** The data **
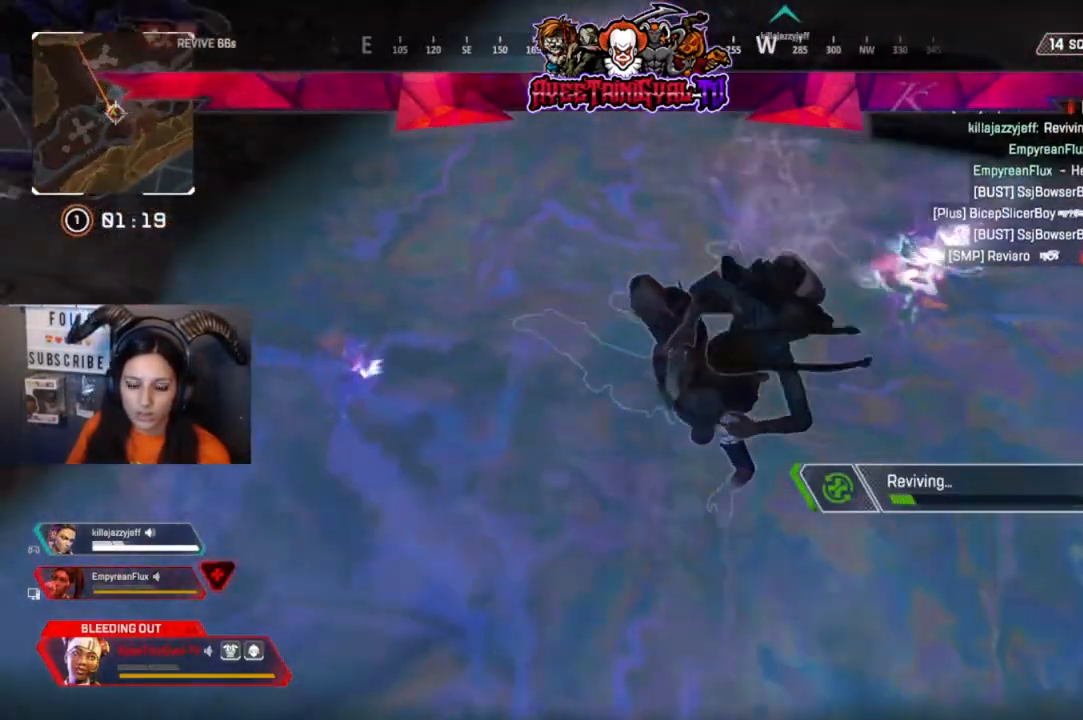
{"buttons": ["DPAD_UP"], "left_stick": "center", "right_stick": "center", "events": []}
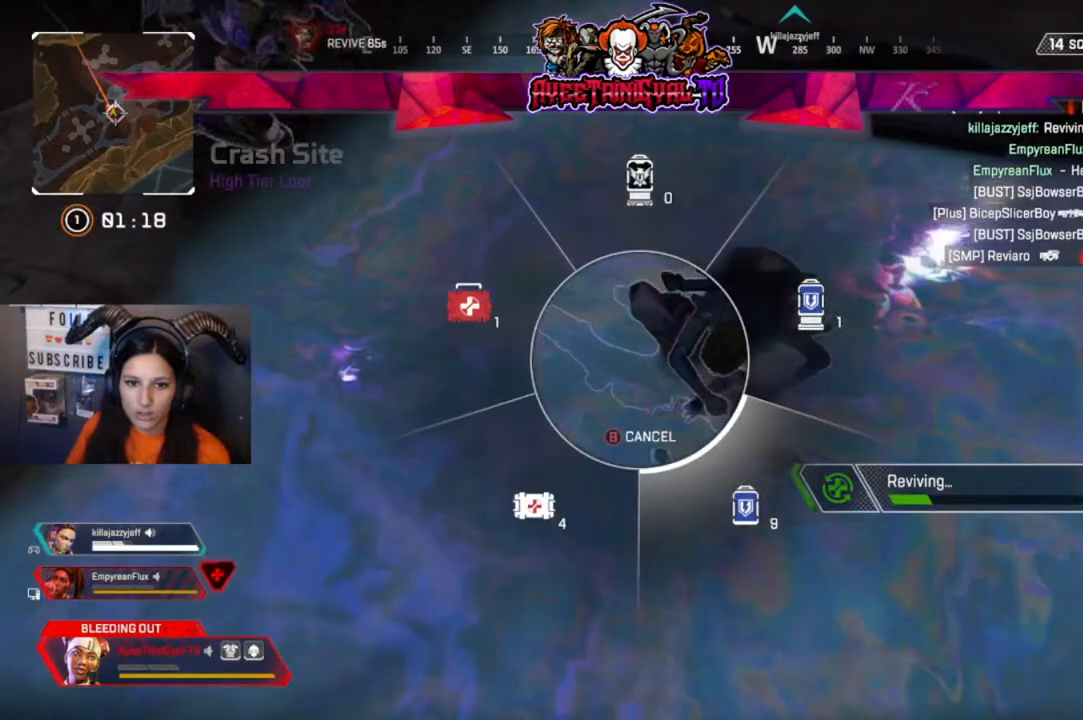
{"buttons": ["DPAD_UP"], "left_stick": "center", "right_stick": "center", "events": []}
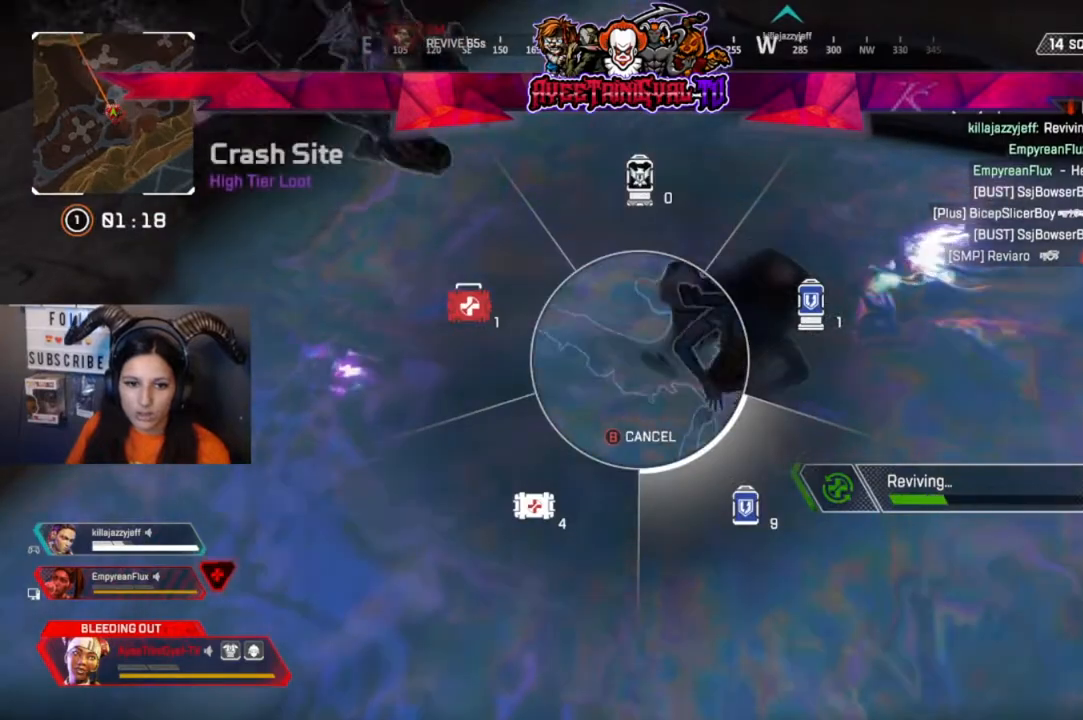
{"buttons": ["DPAD_UP"], "left_stick": "center", "right_stick": "center", "events": []}
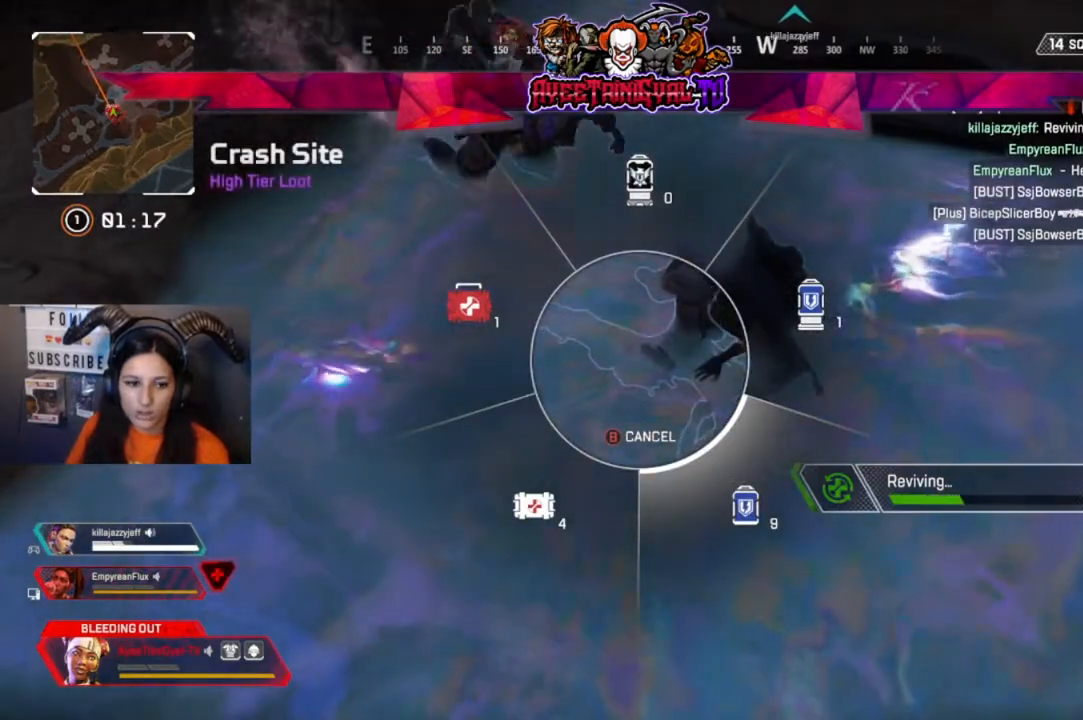
{"buttons": ["DPAD_UP"], "left_stick": "center", "right_stick": "center", "events": []}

** What the task asks **
In the copy, include no pictures; everything else in the material should be written out exactly.

** Exercise result **
{"buttons": ["DPAD_UP"], "left_stick": "center", "right_stick": "center", "events": []}
{"buttons": ["DPAD_UP"], "left_stick": "center", "right_stick": "center", "events": []}
{"buttons": ["DPAD_UP"], "left_stick": "center", "right_stick": "center", "events": []}
{"buttons": ["DPAD_UP"], "left_stick": "center", "right_stick": "center", "events": []}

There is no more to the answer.